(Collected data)
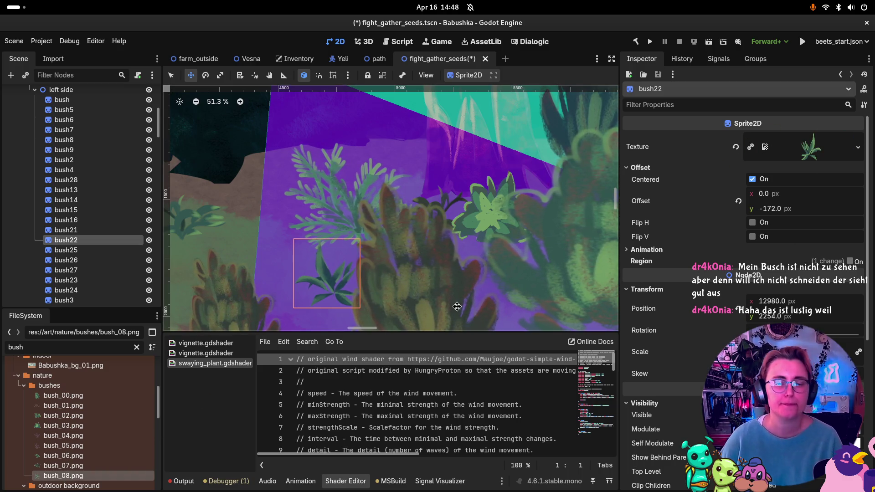
scroll(450, 296, "down", 3)
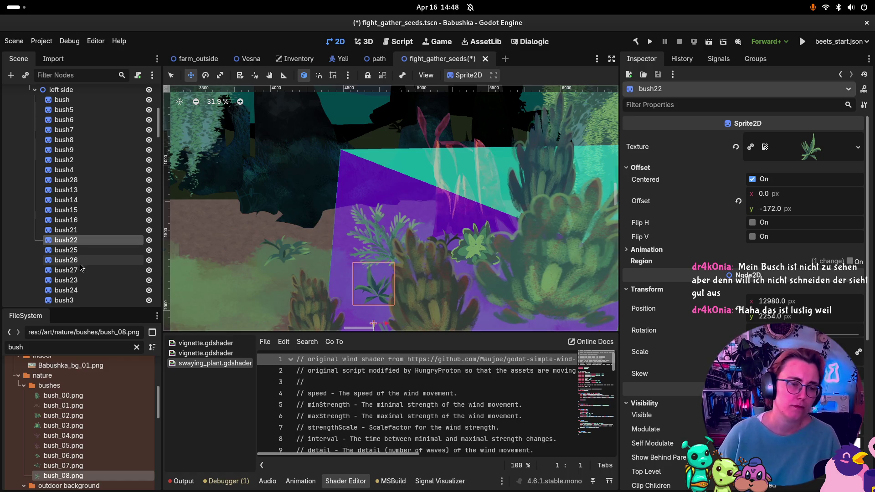
Retexture bush25 with bush_07.png and bush26 with bush_06.png, both with Region off.
left_click(64, 251)
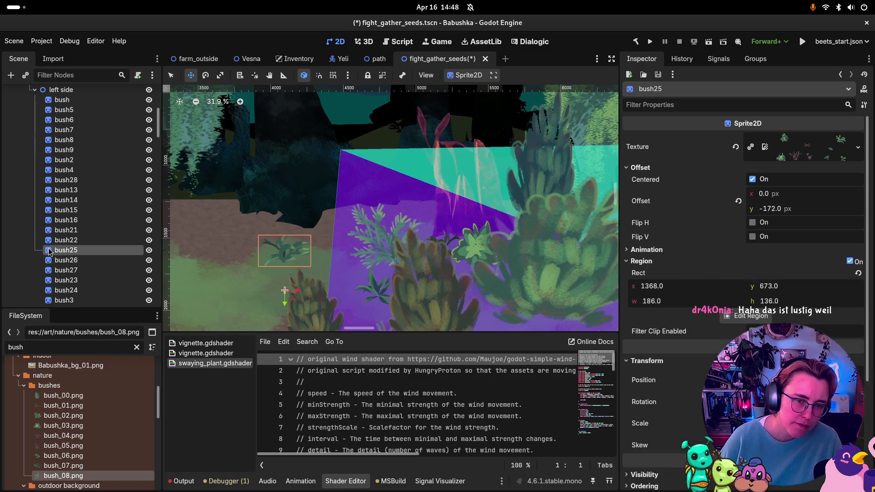
double_click(50, 251)
mouse_move(64, 466)
left_mouse_down()
mouse_move(365, 182)
mouse_move(838, 183)
mouse_move(810, 148)
left_mouse_up()
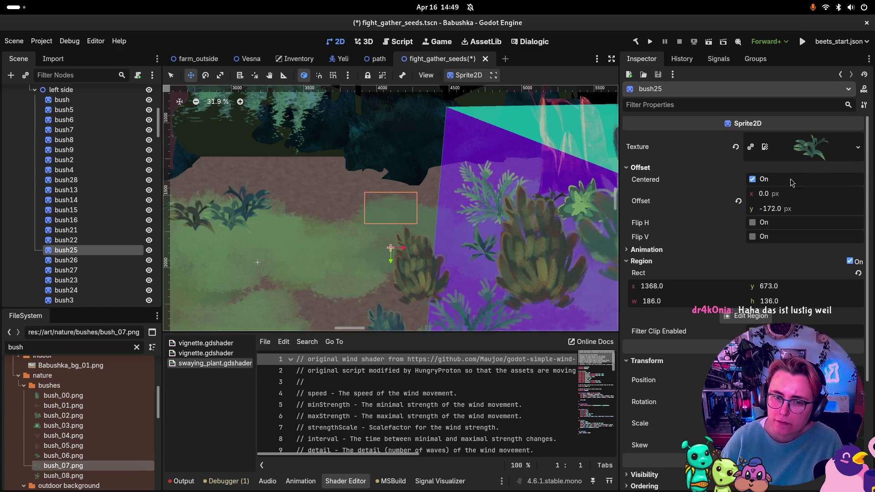
left_click(850, 262)
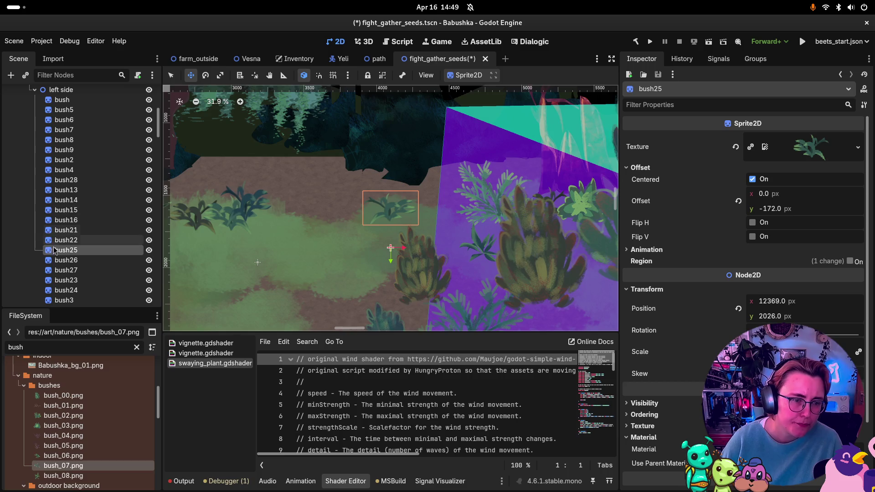
double_click(59, 260)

What you are asked to do:
Copy out every entry above word for word; omit the images.

Output for this exercise:
scroll(450, 296, "down", 3)
Retexture bush25 with bush_07.png and bush26 with bush_06.png, both with Region off.
left_click(64, 251)
double_click(50, 251)
mouse_move(64, 466)
left_mouse_down()
mouse_move(365, 182)
mouse_move(838, 183)
mouse_move(810, 148)
left_mouse_up()
left_click(850, 262)
double_click(59, 260)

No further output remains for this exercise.